The presence of SEGMENTAL GLOMERULAR SCARS in an established, well functioning allograft, represents a common diagnostic dilemma, especially if the original cause of ESRD was never established. Segmental scars are nonspecific and can develop in a variety of situations. Resolution requires careful scrutiny of the biopsy, ancillary studies and hopefully some knowledge of the clinical evolution of renal dysfunction and proteinuria and any prior complications, especially CSA thrombotic microangiopathy.
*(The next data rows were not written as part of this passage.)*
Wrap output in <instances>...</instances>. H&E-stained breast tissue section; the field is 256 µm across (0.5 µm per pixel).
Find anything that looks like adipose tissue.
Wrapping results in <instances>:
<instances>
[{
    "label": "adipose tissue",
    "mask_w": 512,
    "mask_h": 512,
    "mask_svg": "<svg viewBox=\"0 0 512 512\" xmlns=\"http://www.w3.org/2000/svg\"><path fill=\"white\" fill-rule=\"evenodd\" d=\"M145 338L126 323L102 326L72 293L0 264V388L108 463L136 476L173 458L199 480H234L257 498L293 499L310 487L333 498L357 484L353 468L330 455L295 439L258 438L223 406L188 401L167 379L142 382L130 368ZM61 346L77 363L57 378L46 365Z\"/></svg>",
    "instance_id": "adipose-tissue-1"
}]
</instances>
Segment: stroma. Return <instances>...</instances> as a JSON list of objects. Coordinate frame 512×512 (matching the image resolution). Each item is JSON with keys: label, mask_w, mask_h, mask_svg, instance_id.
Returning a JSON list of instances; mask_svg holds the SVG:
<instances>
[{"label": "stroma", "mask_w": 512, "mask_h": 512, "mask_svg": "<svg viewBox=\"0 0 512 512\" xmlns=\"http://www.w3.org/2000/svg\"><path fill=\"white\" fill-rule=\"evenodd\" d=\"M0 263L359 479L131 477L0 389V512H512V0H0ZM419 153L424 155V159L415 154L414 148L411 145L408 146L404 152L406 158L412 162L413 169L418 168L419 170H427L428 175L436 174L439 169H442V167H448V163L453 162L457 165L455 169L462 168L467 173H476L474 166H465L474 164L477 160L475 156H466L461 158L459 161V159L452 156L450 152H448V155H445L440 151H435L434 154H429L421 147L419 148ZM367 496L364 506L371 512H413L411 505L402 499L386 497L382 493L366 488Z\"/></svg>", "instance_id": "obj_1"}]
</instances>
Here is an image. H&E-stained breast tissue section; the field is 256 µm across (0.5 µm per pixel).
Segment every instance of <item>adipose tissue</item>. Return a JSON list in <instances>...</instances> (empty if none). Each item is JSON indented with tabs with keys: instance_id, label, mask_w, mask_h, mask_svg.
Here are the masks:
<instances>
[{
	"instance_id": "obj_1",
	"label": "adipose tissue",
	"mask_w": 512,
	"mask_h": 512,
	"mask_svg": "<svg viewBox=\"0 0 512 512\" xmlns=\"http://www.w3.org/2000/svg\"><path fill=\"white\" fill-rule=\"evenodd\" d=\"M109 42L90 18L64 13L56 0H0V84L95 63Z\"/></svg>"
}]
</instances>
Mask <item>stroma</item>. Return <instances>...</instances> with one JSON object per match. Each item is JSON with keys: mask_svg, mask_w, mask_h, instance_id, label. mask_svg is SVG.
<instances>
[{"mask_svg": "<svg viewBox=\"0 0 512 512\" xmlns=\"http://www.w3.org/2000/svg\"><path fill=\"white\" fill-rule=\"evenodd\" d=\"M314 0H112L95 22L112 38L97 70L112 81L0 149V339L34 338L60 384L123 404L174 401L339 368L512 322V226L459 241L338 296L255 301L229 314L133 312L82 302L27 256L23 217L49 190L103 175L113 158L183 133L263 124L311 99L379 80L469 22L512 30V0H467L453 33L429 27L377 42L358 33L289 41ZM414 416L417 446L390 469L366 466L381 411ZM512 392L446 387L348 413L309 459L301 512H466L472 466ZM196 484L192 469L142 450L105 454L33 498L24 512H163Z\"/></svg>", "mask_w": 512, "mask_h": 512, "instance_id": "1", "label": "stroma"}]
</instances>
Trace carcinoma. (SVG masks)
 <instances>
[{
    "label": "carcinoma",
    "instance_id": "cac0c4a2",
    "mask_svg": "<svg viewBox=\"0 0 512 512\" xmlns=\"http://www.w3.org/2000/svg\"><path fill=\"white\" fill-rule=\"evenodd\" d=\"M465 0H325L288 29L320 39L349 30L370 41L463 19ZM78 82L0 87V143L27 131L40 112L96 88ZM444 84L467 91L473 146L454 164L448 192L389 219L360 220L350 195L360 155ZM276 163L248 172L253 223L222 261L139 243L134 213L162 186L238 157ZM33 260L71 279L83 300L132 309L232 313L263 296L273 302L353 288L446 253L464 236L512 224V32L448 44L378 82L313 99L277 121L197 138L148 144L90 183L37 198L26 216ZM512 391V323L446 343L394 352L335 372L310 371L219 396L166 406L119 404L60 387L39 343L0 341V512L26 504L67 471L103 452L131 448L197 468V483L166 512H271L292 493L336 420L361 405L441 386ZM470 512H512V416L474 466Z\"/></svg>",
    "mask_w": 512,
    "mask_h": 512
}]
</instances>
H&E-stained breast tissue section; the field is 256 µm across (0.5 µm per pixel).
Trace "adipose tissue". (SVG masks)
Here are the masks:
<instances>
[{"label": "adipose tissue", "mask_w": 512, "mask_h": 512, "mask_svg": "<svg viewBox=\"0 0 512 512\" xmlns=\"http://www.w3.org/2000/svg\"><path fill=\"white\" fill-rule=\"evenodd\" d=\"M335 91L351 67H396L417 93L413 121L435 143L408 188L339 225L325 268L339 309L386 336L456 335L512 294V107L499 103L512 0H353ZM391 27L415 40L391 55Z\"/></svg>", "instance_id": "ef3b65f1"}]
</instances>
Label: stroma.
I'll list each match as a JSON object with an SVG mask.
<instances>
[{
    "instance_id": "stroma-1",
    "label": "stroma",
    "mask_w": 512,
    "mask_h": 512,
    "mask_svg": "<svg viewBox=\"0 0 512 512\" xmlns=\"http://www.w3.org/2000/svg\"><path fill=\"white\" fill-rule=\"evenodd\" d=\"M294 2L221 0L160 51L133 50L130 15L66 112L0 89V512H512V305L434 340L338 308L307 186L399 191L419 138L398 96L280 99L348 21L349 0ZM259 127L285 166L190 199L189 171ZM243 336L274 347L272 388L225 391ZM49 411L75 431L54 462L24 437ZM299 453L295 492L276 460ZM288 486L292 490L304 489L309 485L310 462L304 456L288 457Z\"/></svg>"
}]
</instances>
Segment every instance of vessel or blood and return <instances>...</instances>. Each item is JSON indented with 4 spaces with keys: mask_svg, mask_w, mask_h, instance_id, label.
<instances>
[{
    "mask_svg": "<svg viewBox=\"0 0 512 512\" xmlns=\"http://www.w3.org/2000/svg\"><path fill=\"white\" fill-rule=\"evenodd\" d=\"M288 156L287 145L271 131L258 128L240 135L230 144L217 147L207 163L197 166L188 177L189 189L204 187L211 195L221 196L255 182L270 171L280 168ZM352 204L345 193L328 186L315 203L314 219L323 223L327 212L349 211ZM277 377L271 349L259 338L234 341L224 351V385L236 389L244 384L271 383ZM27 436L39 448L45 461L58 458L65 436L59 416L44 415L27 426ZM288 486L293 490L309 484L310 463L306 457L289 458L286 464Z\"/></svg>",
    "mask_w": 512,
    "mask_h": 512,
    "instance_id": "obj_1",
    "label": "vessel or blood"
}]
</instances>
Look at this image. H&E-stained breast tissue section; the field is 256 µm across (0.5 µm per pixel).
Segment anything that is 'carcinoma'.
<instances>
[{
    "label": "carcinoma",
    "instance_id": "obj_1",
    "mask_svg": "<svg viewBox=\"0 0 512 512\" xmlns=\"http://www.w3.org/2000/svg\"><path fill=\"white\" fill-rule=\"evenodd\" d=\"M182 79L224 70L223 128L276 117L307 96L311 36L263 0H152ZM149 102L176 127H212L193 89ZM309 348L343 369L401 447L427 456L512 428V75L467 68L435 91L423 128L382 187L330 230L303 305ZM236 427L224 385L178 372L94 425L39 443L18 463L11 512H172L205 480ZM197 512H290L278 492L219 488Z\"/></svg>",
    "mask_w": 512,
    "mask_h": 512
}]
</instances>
| Recurrent FSGS | original disease <3 years, recurrent proteinuria within 3 months |
|---|---|
| Rejection | Insidius onset of proteinuria, features of chronic rejection - vascular sclerosis, glomeruopathy, peritubular capillary reduplication |
| CSA relate | Prior severe thrombotic microangiopathy affecting glomeruli |
| De Novo FSGS | Original disease not FSGS, chronic rejection excluded |
| Other GN | Characteristic DIF and EM findings |
The development of recurrent GN in transplants has established a role for humoral factors in the evolution of many original diseases. This is not surprising for those original diseases associated with immune complexes or nephrotoxic antibodies. It is more interesting however that diseases such as focal segmental sclerosis and dense deposit disease, in which antibodies and immune deposits are not demonstrable can develop quickly following transplantation. Unidentified humoral factor(s) are thus implicated in their pathogenesis.
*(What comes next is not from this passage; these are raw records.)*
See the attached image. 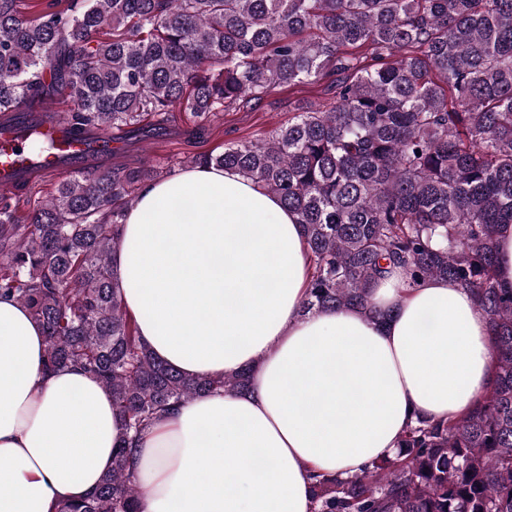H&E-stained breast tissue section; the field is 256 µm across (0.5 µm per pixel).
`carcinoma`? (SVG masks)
I'll list each match as a JSON object with an SVG mask.
<instances>
[{"label":"carcinoma","instance_id":"obj_1","mask_svg":"<svg viewBox=\"0 0 512 512\" xmlns=\"http://www.w3.org/2000/svg\"><path fill=\"white\" fill-rule=\"evenodd\" d=\"M331 73V102L179 165L235 170L294 212L312 262L305 314L380 320L371 288L395 272L470 291L494 380L465 415L417 419L395 455L314 475L313 512H512V289L495 273L498 225L512 223V0H45L34 19L0 0V113L39 112L62 89L76 131H134L149 114L161 126L178 108L202 132L217 110ZM174 173L96 169L29 212L0 197V296L42 326L45 369L81 368L123 430L98 487L54 512H140L133 442L177 404L249 385L247 371L183 376L124 307L112 255L125 211Z\"/></svg>","mask_w":512,"mask_h":512}]
</instances>
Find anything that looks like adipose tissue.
<instances>
[{
  "mask_svg": "<svg viewBox=\"0 0 512 512\" xmlns=\"http://www.w3.org/2000/svg\"><path fill=\"white\" fill-rule=\"evenodd\" d=\"M121 238L113 265L140 342L188 377L251 375L247 391L184 403L143 436L141 512H311L310 472L353 476L417 418L460 417L490 384L486 317L452 281H377L379 322L302 315L310 258L296 216L235 171L149 184ZM45 350L29 311L1 298L0 512L87 495L121 444L111 395L78 369L45 373Z\"/></svg>",
  "mask_w": 512,
  "mask_h": 512,
  "instance_id": "adipose-tissue-1",
  "label": "adipose tissue"
}]
</instances>
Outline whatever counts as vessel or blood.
I'll return each mask as SVG.
<instances>
[{
  "label": "vessel or blood",
  "mask_w": 512,
  "mask_h": 512,
  "mask_svg": "<svg viewBox=\"0 0 512 512\" xmlns=\"http://www.w3.org/2000/svg\"><path fill=\"white\" fill-rule=\"evenodd\" d=\"M38 131L50 150L34 156L26 136L29 117L23 109L0 115V189L12 191L14 184L34 177L84 173L102 164L116 149L111 134L91 131L70 137L63 113H39Z\"/></svg>",
  "instance_id": "vessel-or-blood-1"
}]
</instances>
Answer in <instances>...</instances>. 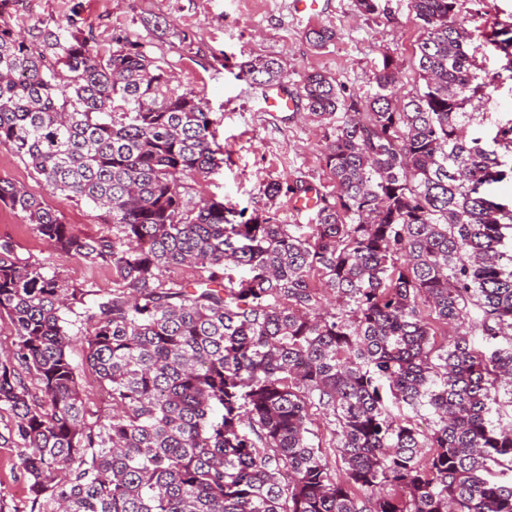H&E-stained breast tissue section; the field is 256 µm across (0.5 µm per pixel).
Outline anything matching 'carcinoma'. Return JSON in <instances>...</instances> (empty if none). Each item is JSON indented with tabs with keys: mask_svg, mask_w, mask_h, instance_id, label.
<instances>
[{
	"mask_svg": "<svg viewBox=\"0 0 512 512\" xmlns=\"http://www.w3.org/2000/svg\"><path fill=\"white\" fill-rule=\"evenodd\" d=\"M14 2L0 0V146L111 226L79 235L0 178V204L56 251L112 270L109 293L72 288L0 239V315L15 330L0 441L18 449L30 512H512V418L491 419L500 393L512 404V207L491 189L512 181V122L490 141L465 134L483 124L466 106L487 84L459 0H412L414 93L396 95L386 53L364 100L304 76L336 183L308 225L265 209L236 221L214 199L188 207L182 178L219 164L202 99L172 90L127 37L103 48L46 21L27 43L3 20ZM305 38L323 49L336 31ZM239 69L261 87L284 78L275 58ZM183 265L193 281L166 276ZM84 324L83 363L110 414L85 404L68 355ZM449 327L453 341H438Z\"/></svg>",
	"mask_w": 512,
	"mask_h": 512,
	"instance_id": "cac0c4a2",
	"label": "carcinoma"
}]
</instances>
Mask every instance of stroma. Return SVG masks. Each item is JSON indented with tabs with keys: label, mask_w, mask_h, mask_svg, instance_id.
Segmentation results:
<instances>
[{
	"label": "stroma",
	"mask_w": 512,
	"mask_h": 512,
	"mask_svg": "<svg viewBox=\"0 0 512 512\" xmlns=\"http://www.w3.org/2000/svg\"><path fill=\"white\" fill-rule=\"evenodd\" d=\"M325 3L324 11L310 20L293 14L291 0H16L9 22L30 36L41 21L65 25L74 19L101 46H109L116 32L144 43L166 68L177 92L203 97L224 150L223 163L210 174L183 179L185 201L193 206L213 198L236 211H275L282 224H309L314 210L295 209L285 198L266 199L261 190L271 181L302 180L335 198V184L320 163L326 128L308 120L301 108L266 111L263 88L242 77L239 63L276 58L284 63L285 80L292 86H300L306 72L321 70L347 93L364 96L373 90L372 68L388 53L400 71L402 92L422 85L411 0H382L385 12L379 16L361 15L354 0ZM458 16L473 36L470 50L488 83L485 94L474 97L467 109L483 114L481 130L490 138L499 125L512 121V74L494 43L497 31L512 26V0H459ZM155 17L169 22L170 34L146 28V20ZM314 22L336 30L329 47L316 50L306 41L305 32ZM182 31L190 35V43L179 40ZM0 177L24 185L59 210L76 233L95 237L107 232L104 211L53 195L32 168L2 146ZM1 238L11 239L20 257L47 262L71 286L90 282L104 293L112 289L108 268H92L53 251L21 215L0 205ZM24 483L16 449L0 447V512H29Z\"/></svg>",
	"instance_id": "stroma-1"
}]
</instances>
CONGENITAL ANOMALIES AND OBSTRUCTION of kidney and lower urinary tract comprise a heterogeneous group of diseases which require individualized management in anticipation of graft placement. The urethra, bladder and ureters may be abnormal either because of the intrinsic anomaly or like the native kidneys, may be damaged secondarily. Patients frequently require surgical procedures designed to provide a suitable urinary reservoir, urinary continence and functional ureters. Recurrent disease in the form of infection, reflux or obstruction are a common problem. The risk to the allograft is dependent upon the functional status of the lower urinary tracts.
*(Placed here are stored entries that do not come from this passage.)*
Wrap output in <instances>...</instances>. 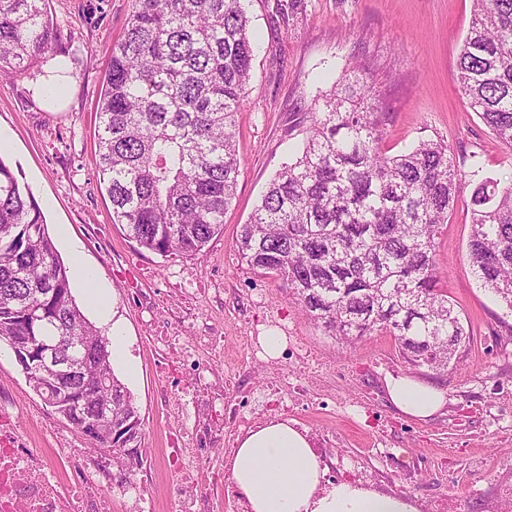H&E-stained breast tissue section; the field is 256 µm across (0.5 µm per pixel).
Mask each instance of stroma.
Listing matches in <instances>:
<instances>
[{"label":"stroma","mask_w":512,"mask_h":512,"mask_svg":"<svg viewBox=\"0 0 512 512\" xmlns=\"http://www.w3.org/2000/svg\"><path fill=\"white\" fill-rule=\"evenodd\" d=\"M277 0H246L255 40L247 104L238 114L241 162L235 199L224 214V232L198 255L162 258L127 240L112 221V205L96 173L97 103L113 42L123 34L134 0H47L63 27L52 56L69 66L66 104L48 108L32 85L43 74L0 80V150L19 181L40 203L48 232L65 266L81 259L93 283L106 294L110 323H101L85 291L72 293L86 318L104 334L119 330L128 358L127 373L115 365L143 424L144 463L123 485L102 475L112 465L105 453L91 452L89 438L46 406L28 385L10 349L0 344V416L21 448H70L85 470L97 472L98 493L112 512H129L128 486H135L141 512H172L185 473L169 464L167 450L189 435L209 382L228 379L229 395L262 392L280 379L301 380L307 400L288 417L310 436L336 432L326 462L336 479L356 463L376 473V489L415 498L420 508L448 500L455 512H490L494 491L512 482V316L483 288L466 258L472 192L480 181L512 176V152L502 146L469 108L457 81V58L467 34L471 0H300L292 13L276 11ZM363 65L379 90L383 147L406 151L419 140L444 141L467 184L439 239L437 254L444 286L469 320L473 342L464 360L436 372L404 363L393 337L378 333L338 343L302 314L279 288L242 262L236 233L247 223L275 173L299 153L314 99ZM480 172H473L472 154ZM295 336L321 362L300 374L283 357L266 356L260 344L242 337L269 330ZM176 334L194 355L177 366L173 379L163 370L171 361L164 342ZM205 336L219 345L202 344ZM407 375L445 392L447 401L433 418L417 421L390 401L386 382ZM358 398L360 407L337 408L340 399ZM498 406L504 424L485 409Z\"/></svg>","instance_id":"1"}]
</instances>
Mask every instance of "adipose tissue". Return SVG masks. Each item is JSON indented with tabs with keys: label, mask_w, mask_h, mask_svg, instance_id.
I'll list each match as a JSON object with an SVG mask.
<instances>
[{
	"label": "adipose tissue",
	"mask_w": 512,
	"mask_h": 512,
	"mask_svg": "<svg viewBox=\"0 0 512 512\" xmlns=\"http://www.w3.org/2000/svg\"><path fill=\"white\" fill-rule=\"evenodd\" d=\"M388 396L404 415L432 417L444 396L435 386L406 376L391 377ZM230 482L250 512H418L405 496L382 494L342 480L321 489V460L306 434L286 420H272L239 438Z\"/></svg>",
	"instance_id": "ef3b65f1"
}]
</instances>
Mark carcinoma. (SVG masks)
I'll return each instance as SVG.
<instances>
[{
    "label": "carcinoma",
    "mask_w": 512,
    "mask_h": 512,
    "mask_svg": "<svg viewBox=\"0 0 512 512\" xmlns=\"http://www.w3.org/2000/svg\"><path fill=\"white\" fill-rule=\"evenodd\" d=\"M244 0H135L112 45L98 102L99 183L112 223L165 258L199 254L224 233L237 188L235 117L246 102L253 46ZM46 0H0V74L17 76L58 42ZM459 91L512 151V0H472L458 57ZM379 91L353 74L314 103L296 159L280 169L235 245L325 334L346 342L394 338L413 367L446 371L472 336L440 287L435 238L466 182L448 145L421 140L382 148ZM468 259L483 287L512 313V178L472 193ZM82 336L85 369L61 390V416L99 436L102 378L112 380V450L120 479L135 472L124 449L141 445L142 421L112 367L109 338L72 295L40 204L0 158V342L37 352L46 336Z\"/></svg>",
    "instance_id": "obj_1"
}]
</instances>
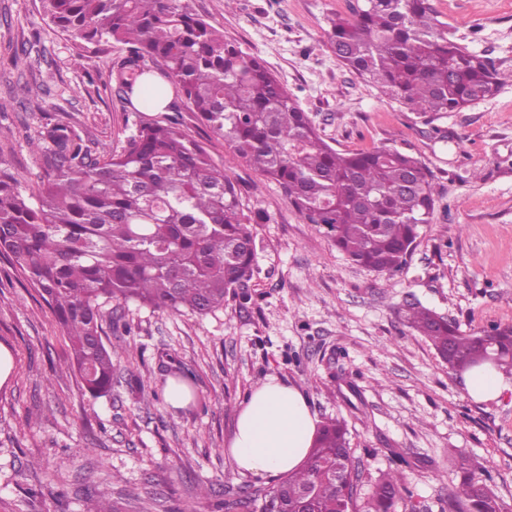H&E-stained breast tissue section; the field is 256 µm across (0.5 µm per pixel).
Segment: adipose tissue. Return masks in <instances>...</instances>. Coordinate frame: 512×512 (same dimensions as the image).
<instances>
[{
	"label": "adipose tissue",
	"mask_w": 512,
	"mask_h": 512,
	"mask_svg": "<svg viewBox=\"0 0 512 512\" xmlns=\"http://www.w3.org/2000/svg\"><path fill=\"white\" fill-rule=\"evenodd\" d=\"M465 388L471 398L491 400L512 390V378L486 364L467 373ZM317 428L304 395L272 377L242 404L228 453L241 475H285L306 460Z\"/></svg>",
	"instance_id": "obj_1"
}]
</instances>
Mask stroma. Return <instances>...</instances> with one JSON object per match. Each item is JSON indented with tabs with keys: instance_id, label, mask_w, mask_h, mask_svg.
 <instances>
[{
	"instance_id": "35a3bbf8",
	"label": "stroma",
	"mask_w": 512,
	"mask_h": 512,
	"mask_svg": "<svg viewBox=\"0 0 512 512\" xmlns=\"http://www.w3.org/2000/svg\"><path fill=\"white\" fill-rule=\"evenodd\" d=\"M449 31L509 79L462 110L419 114L341 66L327 19L349 0H193L226 40L261 58L340 151L382 146L420 158L435 175V208L406 266L386 277L349 261L289 205L279 184L238 159L188 109L177 117L202 140L249 206L258 273L246 306L207 316L119 309L107 330L116 362L109 396L82 392L70 343L50 308L0 262V344L13 370L0 387V512H87L88 490L115 512H177L186 500L218 512L227 492L272 486L237 473L227 454L238 412L267 377L297 387L317 419L346 422L358 495L400 470L396 512H456L448 496L465 456L489 467L512 512V392L477 401L404 318L420 304L462 332L512 325V0H433ZM20 56L24 63L12 67ZM115 45L80 50L39 0H0V166L22 184L40 171L46 124L79 128L92 149L117 140L133 109L117 93L126 57ZM137 344L134 363L123 360ZM191 375L182 408L139 403L131 372L164 392L171 363ZM39 424H24L26 413ZM212 489L199 497L200 486Z\"/></svg>"
}]
</instances>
OXALOSIS resulting in nephrocalcinosis, nephrolithiasis and renal failure may be congenital or acquired. Recurrent disease is a complication of the congenital forms in which there is an abscence of hepatic alanine-glyoxylate amino-transfersase. By the time end stage renal disease has developed, patients have a large tissue store of oxalate. Early transplantation, stringent dietary control, drugs such as pyridoxine and aggressive pretransplant dialysis to deplete the oxalate pool, are employed to prevent the rapid deposition of calcium oxalate in the allograft. In functioning allografts, high urinary flow rates are important. Rapid deposition of calcium oxalate occurs in the situation of primary nonfunction and may recur during a rejection episode. The only true prevention and cure is a combined liver and kidney transplant, to replace both the enzyme deficient organ and the functionally affected organ.
CYSTINOSIS rarely recurs in a renal transplant in a functionally significant fashion since the allograft possesses the necessary enzyme to metabolize cystine. However in 10-25% of patients , host macrophages containing cystine crystals are deposited in the renal interstitium and in glomerular mesangium.